GST on Purchase & Sale of Second Hand Goods Margin Scheme: There is definitely a requirement to defines the rules for the purchase and sale of second-hand goods. For example, a car is purchased by Mr. Khanna for Rs. 15 lakhs, and it comprises a GST amount of Rs.4.2 lakhs. Now, if he resells it after four years for Rs. 6 lakhs, then if GST is imposed on such Rs. 4.2 lakh, then it leads to double taxation.
Thus, the Margin scheme is made available by the government to handle such circumstances.
Margin scheme under GST benefits in avoiding double taxation on the supply of goods that already taxed. Under the Margin Scheme, the seller or the supplier of the goods can calculate the difference between the value of the purchase value of the goods received by the customer and supplied seller.
Typically, as per valuation rules, GST is imposed on the original transaction value of the supply of the goods. However, regarding second-hand goods, an individual dealing in such goods may be permitted to pay tax on the margin. If there is no margin, then on such a transaction, there will be no imposed payable GST. This is the base of the GST margin scheme.
The scheme’s main objective is to evade double taxation as the goods that once borne the incidence of tax usually re-enter India’s supply and economic supply chain.
Such a scheme is relevant only when there is minor processing or no change in the goods. Such a scheme can-not be applied if there is a variation in the nature of goods. GST applies to the whole amount only when there is a change in nature.
For example, a jeweller purchases a gold chain and then melts it to make a ring, then tax is imposed on the whole amount, not on the margin amount.
It will be ignored only if the sales price less purchase price is negative. For example, if a dealer purchases two cars, in which he earns a profit of Rs. 60,000 in one and cause a loss of Rs. 30,000 on the second one.

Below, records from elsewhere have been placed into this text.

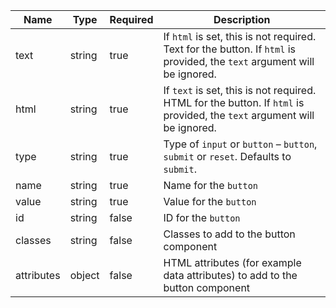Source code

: | Name       | Type   | Required | Description                                                                                                              |
| ---------- | ------ | -------- | ------------------------------------------------------------------------------------------------------------------------ |
| text       | string | true     | If `html` is set, this is not required. Text for the button. If `html` is provided, the `text` argument will be ignored. |
| html       | string | true     | If `text` is set, this is not required. HTML for the button. If `html` is provided, the `text` argument will be ignored. |
| type       | string | true     | Type of `input` or `button` – `button`, `submit` or `reset`. Defaults to `submit`.                                       |
| name       | string | true     | Name for the `button`                                                                                                    |
| value      | string | true     | Value for the `button`                                                                                                   |
| id         | string | false    | ID for the `button`                                                                                                      |
| classes    | string | false    | Classes to add to the button component                                                                                   |
| attributes | object | false    | HTML attributes (for example data attributes) to add to the button component                                             |
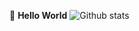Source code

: 👋 <b>Hello World</b>
![Github stats](https://github-readme-stats.vercel.app/api?username=ichsnn)
<!---
ichsnn/ichsnn is a ✨ special ✨ repository because its `README.md` (this file) appears on your GitHub profile.
You can click the Preview link to take a look at your changes.
--->
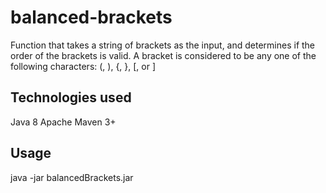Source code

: # balanced-brackets
Function that takes a string of brackets as the input, and determines if the order of the brackets is valid. A bracket is considered to be any one of the following characters: (, ), {, }, [, or ]

## Technologies used

Java 8
Apache Maven 3+

## Usage

java -jar balancedBrackets.jar <expression to be validated>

The dealer, in such a case, has to pay tax on Rs. 60,000 only.
The same shall be part of the margin and added to the value of goods in case of any other added value through refurbishing, repair, reconditioning, etc.
If the second-hand dealer is not selling or purchasing goods but acting as an agent to find the buyer for a seller, then such scheme will be in-applicable to such dealer. The rate of 18% GST is applicable on the received commission by the dealer, either from the buyer or from the seller.
If a dealer from another registered dealer purchases second-hand goods, GST is secured by the selling dealer. As per standard ITC rules, the GST paid by purchasing dealer is allowed as an input tax credit to the individual.
The dealer selling the particular good is required to pay GST, not on the total value, instead of on the margin amount.
The dealer is payable for the tax on his margin only if the person is selling the second-hand goods to a customer. GST amount and GST rate are to be presented in the invoice. Therefore, the margin amount of the seller can be determined from the purchase of goods. And for obvious reasons, no seller wants to let the purchaser know his margin.
In Repossession Case, Value of Purchase From Defaulting Borrower
The purchase price (of second-hand goods dealer) will be calculated as Original Purchase price less five percentage points for every quarter or part in the case of goods that are repossessed from the defaulting borrower.
The GST rates to be implemented to used goods would be the same as if they were new goods since there is no distinction between new goods and second-hand goods under GST Law. For example, if a 28% GST rate is relevant on a car, then on the selling of the second-hand car, also 28% GST rate is applicable.